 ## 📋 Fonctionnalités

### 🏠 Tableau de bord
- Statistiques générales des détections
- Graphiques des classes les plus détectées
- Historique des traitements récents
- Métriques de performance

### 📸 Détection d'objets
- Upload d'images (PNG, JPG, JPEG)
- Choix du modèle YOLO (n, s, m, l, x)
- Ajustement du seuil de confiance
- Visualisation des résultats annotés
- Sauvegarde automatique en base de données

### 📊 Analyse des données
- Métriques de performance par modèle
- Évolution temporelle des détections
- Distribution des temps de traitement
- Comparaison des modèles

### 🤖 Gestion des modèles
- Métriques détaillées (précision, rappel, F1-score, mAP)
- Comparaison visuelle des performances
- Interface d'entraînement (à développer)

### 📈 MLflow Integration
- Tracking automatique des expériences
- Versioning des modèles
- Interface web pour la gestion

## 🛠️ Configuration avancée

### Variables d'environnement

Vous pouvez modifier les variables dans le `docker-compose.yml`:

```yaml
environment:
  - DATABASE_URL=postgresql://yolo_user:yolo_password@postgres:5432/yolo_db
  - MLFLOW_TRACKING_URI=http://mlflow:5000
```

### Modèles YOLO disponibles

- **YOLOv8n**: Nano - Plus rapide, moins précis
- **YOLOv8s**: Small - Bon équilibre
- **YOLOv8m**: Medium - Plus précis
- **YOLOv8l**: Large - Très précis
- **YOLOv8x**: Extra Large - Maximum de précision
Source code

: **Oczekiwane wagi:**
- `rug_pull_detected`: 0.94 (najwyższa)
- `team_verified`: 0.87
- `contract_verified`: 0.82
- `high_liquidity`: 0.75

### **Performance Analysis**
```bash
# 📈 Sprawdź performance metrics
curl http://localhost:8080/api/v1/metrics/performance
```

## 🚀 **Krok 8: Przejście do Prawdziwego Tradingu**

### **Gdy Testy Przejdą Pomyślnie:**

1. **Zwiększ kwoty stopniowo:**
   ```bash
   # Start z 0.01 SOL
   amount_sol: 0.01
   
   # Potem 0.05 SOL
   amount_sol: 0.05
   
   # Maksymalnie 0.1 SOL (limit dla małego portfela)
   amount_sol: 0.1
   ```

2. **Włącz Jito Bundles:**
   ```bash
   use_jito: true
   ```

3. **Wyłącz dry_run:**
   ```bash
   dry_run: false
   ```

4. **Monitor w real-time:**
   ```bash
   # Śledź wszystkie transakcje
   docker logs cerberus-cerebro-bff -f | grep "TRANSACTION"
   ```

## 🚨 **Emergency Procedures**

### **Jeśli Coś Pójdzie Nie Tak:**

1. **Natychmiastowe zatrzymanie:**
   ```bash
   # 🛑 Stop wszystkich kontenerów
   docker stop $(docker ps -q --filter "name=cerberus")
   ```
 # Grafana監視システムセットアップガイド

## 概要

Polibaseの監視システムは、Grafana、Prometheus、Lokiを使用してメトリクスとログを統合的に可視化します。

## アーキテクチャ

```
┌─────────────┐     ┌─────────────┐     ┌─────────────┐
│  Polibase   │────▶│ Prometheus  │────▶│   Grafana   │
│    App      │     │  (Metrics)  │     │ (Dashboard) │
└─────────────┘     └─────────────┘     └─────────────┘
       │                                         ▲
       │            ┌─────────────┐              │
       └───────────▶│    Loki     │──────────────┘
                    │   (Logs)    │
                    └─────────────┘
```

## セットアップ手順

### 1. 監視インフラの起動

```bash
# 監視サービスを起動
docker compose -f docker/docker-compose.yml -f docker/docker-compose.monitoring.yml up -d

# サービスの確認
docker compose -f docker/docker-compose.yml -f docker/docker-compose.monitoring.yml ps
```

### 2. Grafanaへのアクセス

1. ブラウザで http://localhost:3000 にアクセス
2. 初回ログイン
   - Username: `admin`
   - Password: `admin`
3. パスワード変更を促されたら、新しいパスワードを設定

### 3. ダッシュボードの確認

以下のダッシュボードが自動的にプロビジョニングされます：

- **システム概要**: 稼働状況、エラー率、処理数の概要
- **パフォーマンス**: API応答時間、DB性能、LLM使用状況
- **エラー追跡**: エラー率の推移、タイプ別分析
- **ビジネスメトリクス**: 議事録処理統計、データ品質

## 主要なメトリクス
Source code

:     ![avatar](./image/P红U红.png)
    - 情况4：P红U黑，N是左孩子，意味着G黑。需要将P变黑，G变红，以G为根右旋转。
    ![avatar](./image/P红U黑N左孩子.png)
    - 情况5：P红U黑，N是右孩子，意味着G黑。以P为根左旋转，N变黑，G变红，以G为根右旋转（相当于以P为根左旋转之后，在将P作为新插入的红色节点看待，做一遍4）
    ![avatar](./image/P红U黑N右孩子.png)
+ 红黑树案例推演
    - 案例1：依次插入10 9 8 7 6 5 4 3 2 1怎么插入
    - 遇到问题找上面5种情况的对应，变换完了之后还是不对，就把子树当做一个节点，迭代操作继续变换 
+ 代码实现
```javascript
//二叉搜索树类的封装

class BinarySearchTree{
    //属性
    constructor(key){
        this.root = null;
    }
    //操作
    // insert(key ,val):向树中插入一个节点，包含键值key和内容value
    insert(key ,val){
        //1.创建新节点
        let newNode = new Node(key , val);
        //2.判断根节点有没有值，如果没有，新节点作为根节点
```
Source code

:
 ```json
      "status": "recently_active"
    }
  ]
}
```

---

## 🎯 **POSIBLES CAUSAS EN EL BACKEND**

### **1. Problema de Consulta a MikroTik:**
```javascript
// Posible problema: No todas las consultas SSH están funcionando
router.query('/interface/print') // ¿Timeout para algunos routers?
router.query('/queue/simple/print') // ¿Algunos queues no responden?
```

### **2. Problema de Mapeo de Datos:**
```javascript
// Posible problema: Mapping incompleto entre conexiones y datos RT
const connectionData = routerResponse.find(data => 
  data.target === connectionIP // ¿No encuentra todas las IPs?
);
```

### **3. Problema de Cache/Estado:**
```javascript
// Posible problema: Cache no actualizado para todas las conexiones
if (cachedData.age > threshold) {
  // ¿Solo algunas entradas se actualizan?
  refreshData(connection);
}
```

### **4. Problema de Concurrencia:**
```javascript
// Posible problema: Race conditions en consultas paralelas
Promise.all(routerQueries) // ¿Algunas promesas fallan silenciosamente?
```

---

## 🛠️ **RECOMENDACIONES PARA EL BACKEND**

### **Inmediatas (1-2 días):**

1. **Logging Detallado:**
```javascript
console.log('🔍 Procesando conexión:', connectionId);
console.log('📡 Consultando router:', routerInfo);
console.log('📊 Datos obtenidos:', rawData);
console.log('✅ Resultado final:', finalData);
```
━━━
**EXERCISE DESCRIPTION:**
Produce the whole listing once more, exactly.

**RESPONSE BOX:**
 ## 📋 Fonctionnalités

### 🏠 Tableau de bord
- Statistiques générales des détections
- Graphiques des classes les plus détectées
- Historique des traitements récents
- Métriques de performance

### 📸 Détection d'objets
- Upload d'images (PNG, JPG, JPEG)
- Choix du modèle YOLO (n, s, m, l, x)
- Ajustement du seuil de confiance
- Visualisation des résultats annotés
- Sauvegarde automatique en base de données

### 📊 Analyse des données
- Métriques de performance par modèle
- Évolution temporelle des détections
- Distribution des temps de traitement
- Comparaison des modèles

### 🤖 Gestion des modèles
- Métriques détaillées (précision, rappel, F1-score, mAP)
- Comparaison visuelle des performances
- Interface d'entraînement (à développer)

### 📈 MLflow Integration
- Tracking automatique des expériences
- Versioning des modèles
- Interface web pour la gestion

## 🛠️ Configuration avancée

### Variables d'environnement

Vous pouvez modifier les variables dans le `docker-compose.yml`:

```yaml
environment:
  - DATABASE_URL=postgresql://yolo_user:yolo_password@postgres:5432/yolo_db
  - MLFLOW_TRACKING_URI=http://mlflow:5000
```

### Modèles YOLO disponibles

- **YOLOv8n**: Nano - Plus rapide, moins précis
- **YOLOv8s**: Small - Bon équilibre
- **YOLOv8m**: Medium - Plus précis
- **YOLOv8l**: Large - Très précis
- **YOLOv8x**: Extra Large - Maximum de précision
Source code

: **Oczekiwane wagi:**
- `rug_pull_detected`: 0.94 (najwyższa)
- `team_verified`: 0.87
- `contract_verified`: 0.82
- `high_liquidity`: 0.75

### **Performance Analysis**
```bash
# 📈 Sprawdź performance metrics
curl http://localhost:8080/api/v1/metrics/performance
```

## 🚀 **Krok 8: Przejście do Prawdziwego Tradingu**

### **Gdy Testy Przejdą Pomyślnie:**

1. **Zwiększ kwoty stopniowo:**
   ```bash
   # Start z 0.01 SOL
   amount_sol: 0.01
   
   # Potem 0.05 SOL
   amount_sol: 0.05
   
   # Maksymalnie 0.1 SOL (limit dla małego portfela)
   amount_sol: 0.1
   ```

2. **Włącz Jito Bundles:**
   ```bash
   use_jito: true
   ```

3. **Wyłącz dry_run:**
   ```bash
   dry_run: false
   ```

4. **Monitor w real-time:**
   ```bash
   # Śledź wszystkie transakcje
   docker logs cerberus-cerebro-bff -f | grep "TRANSACTION"
   ```

## 🚨 **Emergency Procedures**

### **Jeśli Coś Pójdzie Nie Tak:**

1. **Natychmiastowe zatrzymanie:**
   ```bash
   # 🛑 Stop wszystkich kontenerów
   docker stop $(docker ps -q --filter "name=cerberus")
   ```
 # Grafana監視システムセットアップガイド

## 概要

Polibaseの監視システムは、Grafana、Prometheus、Lokiを使用してメトリクスとログを統合的に可視化します。

## アーキテクチャ

```
┌─────────────┐     ┌─────────────┐     ┌─────────────┐
│  Polibase   │────▶│ Prometheus  │────▶│   Grafana   │
│    App      │     │  (Metrics)  │     │ (Dashboard) │
└─────────────┘     └─────────────┘     └─────────────┘
       │                                         ▲
       │            ┌─────────────┐              │
       └───────────▶│    Loki     │──────────────┘
                    │   (Logs)    │
                    └─────────────┘
```

## セットアップ手順

### 1. 監視インフラの起動

```bash
# 監視サービスを起動
docker compose -f docker/docker-compose.yml -f docker/docker-compose.monitoring.yml up -d

# サービスの確認
docker compose -f docker/docker-compose.yml -f docker/docker-compose.monitoring.yml ps
```

### 2. Grafanaへのアクセス

1. ブラウザで http://localhost:3000 にアクセス
2. 初回ログイン
   - Username: `admin`
   - Password: `admin`
3. パスワード変更を促されたら、新しいパスワードを設定

### 3. ダッシュボードの確認

以下のダッシュボードが自動的にプロビジョニングされます：

- **システム概要**: 稼働状況、エラー率、処理数の概要
- **パフォーマンス**: API応答時間、DB性能、LLM使用状況
- **エラー追跡**: エラー率の推移、タイプ別分析
- **ビジネスメトリクス**: 議事録処理統計、データ品質

## 主要なメトリクス
Source code

:     ![avatar](./image/P红U红.png)
    - 情况4：P红U黑，N是左孩子，意味着G黑。需要将P变黑，G变红，以G为根右旋转。
    ![avatar](./image/P红U黑N左孩子.png)
    - 情况5：P红U黑，N是右孩子，意味着G黑。以P为根左旋转，N变黑，G变红，以G为根右旋转（相当于以P为根左旋转之后，在将P作为新插入的红色节点看待，做一遍4）
    ![avatar](./image/P红U黑N右孩子.png)
+ 红黑树案例推演
    - 案例1：依次插入10 9 8 7 6 5 4 3 2 1怎么插入
    - 遇到问题找上面5种情况的对应，变换完了之后还是不对，就把子树当做一个节点，迭代操作继续变换 
+ 代码实现
```javascript
//二叉搜索树类的封装

class BinarySearchTree{
    //属性
    constructor(key){
        this.root = null;
    }
    //操作
    // insert(key ,val):向树中插入一个节点，包含键值key和内容value
    insert(key ,val){
        //1.创建新节点
        let newNode = new Node(key , val);
        //2.判断根节点有没有值，如果没有，新节点作为根节点
```
Source code

:
 ```json
      "status": "recently_active"
    }
  ]
}
```

---

## 🎯 **POSIBLES CAUSAS EN EL BACKEND**

### **1. Problema de Consulta a MikroTik:**
```javascript
// Posible problema: No todas las consultas SSH están funcionando
router.query('/interface/print') // ¿Timeout para algunos routers?
router.query('/queue/simple/print') // ¿Algunos queues no responden?
```

### **2. Problema de Mapeo de Datos:**
```javascript
// Posible problema: Mapping incompleto entre conexiones y datos RT
const connectionData = routerResponse.find(data => 
  data.target === connectionIP // ¿No encuentra todas las IPs?
);
```

### **3. Problema de Cache/Estado:**
```javascript
// Posible problema: Cache no actualizado para todas las conexiones
if (cachedData.age > threshold) {
  // ¿Solo algunas entradas se actualizan?
  refreshData(connection);
}
```

### **4. Problema de Concurrencia:**
```javascript
// Posible problema: Race conditions en consultas paralelas
Promise.all(routerQueries) // ¿Algunas promesas fallan silenciosamente?
```

---

## 🛠️ **RECOMENDACIONES PARA EL BACKEND**

### **Inmediatas (1-2 días):**

1. **Logging Detallado:**
```javascript
console.log('🔍 Procesando conexión:', connectionId);
console.log('📡 Consultando router:', routerInfo);
console.log('📊 Datos obtenidos:', rawData);
console.log('✅ Resultado final:', finalData);
```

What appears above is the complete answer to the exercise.